Peneliti BRIN Soroti Program Prabowo-Gibran, Makan Gratis atau Buku Gratis?
Ilustrasi-screnshot-
PROGRAM makan bergizi gratis, menurut Peneliti BRIN Anggi Afriyansyah,lebih realistis, pasalnya mereka banyak menemukan sejumlah anak banyak yang tidak makan ketika berangkat sekolah.
--------------
"PAPUA misalnya, kami juga mendapatkan situasi di mana memang banyak anak-anak yang datang ke sekolah ini belum makan," ungkap Anggi pada Webinar P2G di Jakarta, 16 September 2024.
Hal ini lantas mengganggu proses belajar anak karena mereka harus menahan lapar ketika jam pelajaran berlangsung.
Di sisi lain, buku masih menjadi sesuatu yang mahal sehingga masih banyak anak yang kesulitan mengakses pendidikan, terutama membeli buku. Terlebih, tingkat literasi anak Indonesia masih rendah dibanding negara-negara lain.
BACA JUGA:Susu Ikan untuk Program Makan Gratis, Bisa Nggak?
Kendati kedua aspek tersebut memerlukan dana yang besar dalam penyediaannya untuk seluruh sekolah di Indonesia.
Terkait hal ini, Anggi memandang keduanya dalam dua perspektif, yakni human capital dan marxisme.
"Kalau pakai terminologi human capital, pilihannya itu di buku.

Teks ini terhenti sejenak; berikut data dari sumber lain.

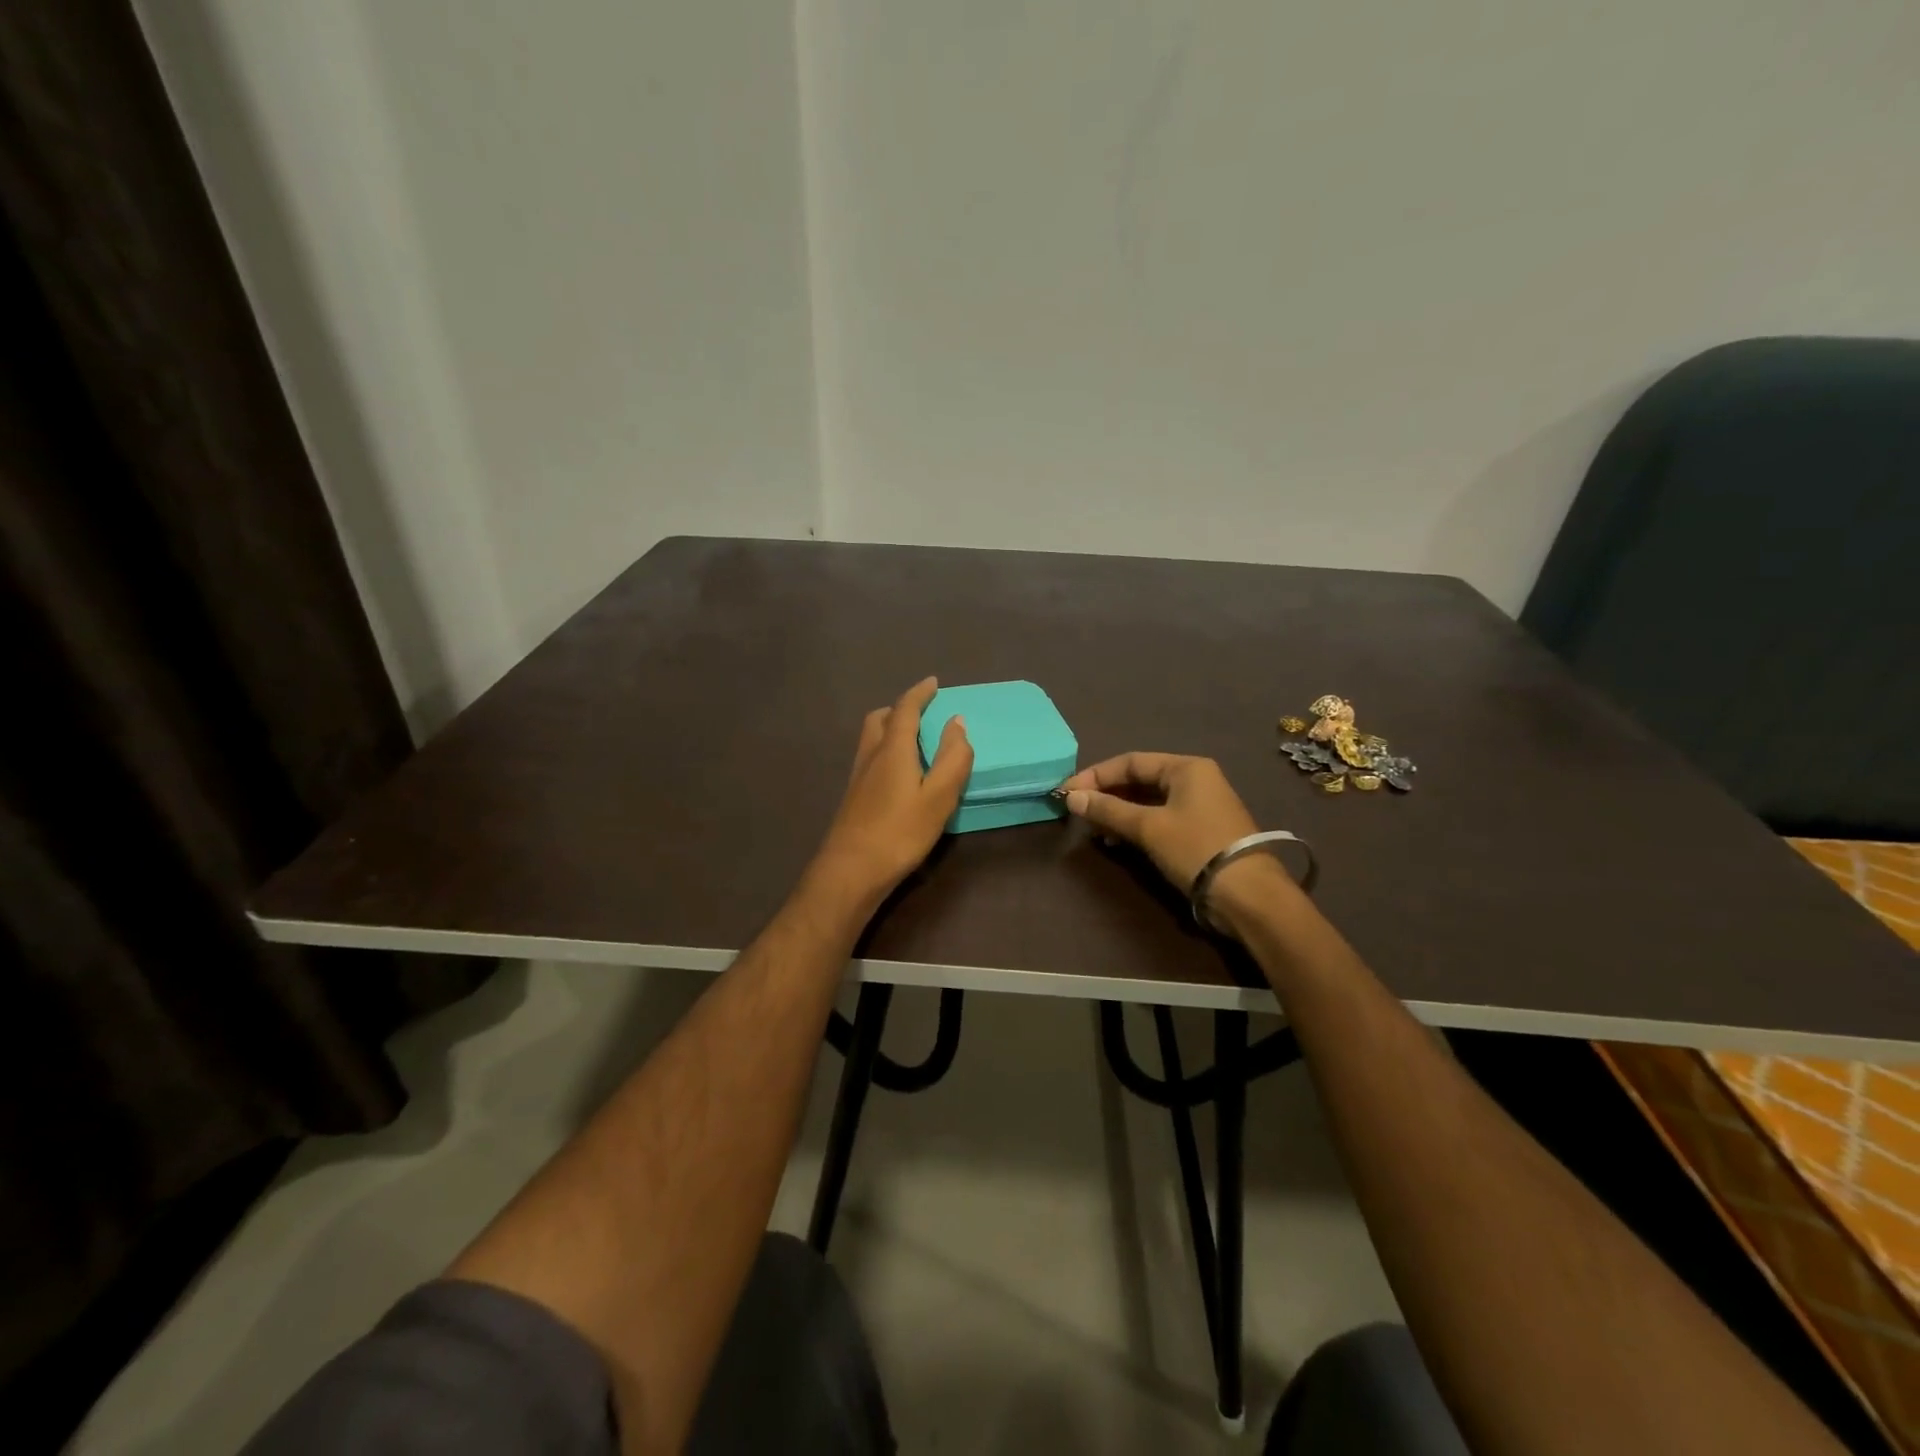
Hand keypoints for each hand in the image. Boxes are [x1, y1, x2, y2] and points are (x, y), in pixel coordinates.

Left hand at [810, 677, 972, 910]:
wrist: (850, 871)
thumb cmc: (900, 832)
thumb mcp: (939, 796)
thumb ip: (953, 758)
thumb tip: (957, 722)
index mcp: (893, 749)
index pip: (905, 709)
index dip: (919, 693)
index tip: (933, 682)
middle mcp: (870, 756)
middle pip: (880, 719)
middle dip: (900, 709)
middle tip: (922, 714)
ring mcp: (857, 778)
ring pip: (871, 739)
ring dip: (890, 729)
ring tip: (914, 742)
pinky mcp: (853, 798)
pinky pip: (870, 758)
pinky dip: (886, 752)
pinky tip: (899, 776)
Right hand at [1060, 753, 1259, 889]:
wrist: (1247, 894)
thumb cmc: (1195, 849)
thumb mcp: (1148, 827)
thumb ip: (1108, 810)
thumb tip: (1071, 797)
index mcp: (1186, 767)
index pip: (1131, 761)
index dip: (1096, 775)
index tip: (1068, 792)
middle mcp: (1195, 779)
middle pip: (1140, 779)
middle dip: (1108, 795)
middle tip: (1079, 811)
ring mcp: (1201, 805)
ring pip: (1149, 801)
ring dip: (1120, 813)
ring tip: (1097, 831)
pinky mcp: (1201, 830)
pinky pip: (1161, 818)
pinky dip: (1137, 826)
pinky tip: (1119, 842)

Kalau pakai teologi marxisme, pilihannya itu di makan bergizi gratis," kata Anggi.
Anggi menyebut tidak ada konsep buku lapar jika melihat dari perspektif Marxisme.
"Dalam konteks Indonesia kan sebetulnya kita harusnya Pancasilais, jadi harus simultan sebetulnya.
Ia pun menyoroti bagaimana realisasi setiap program tersebut, baik segi administrasi, tata kelola, dan sebagainya karena ruang praktikalnya tidak mudah untuk diimplementasikan.
"Dalam konteks Indonesia kan sebetulnya kita harusnya Pancasila, jadi harusnya simultan," lanjutnya.
Ia pun memperhatikan betul bagaimana anak-anak di Papua masih kekurangan makanan.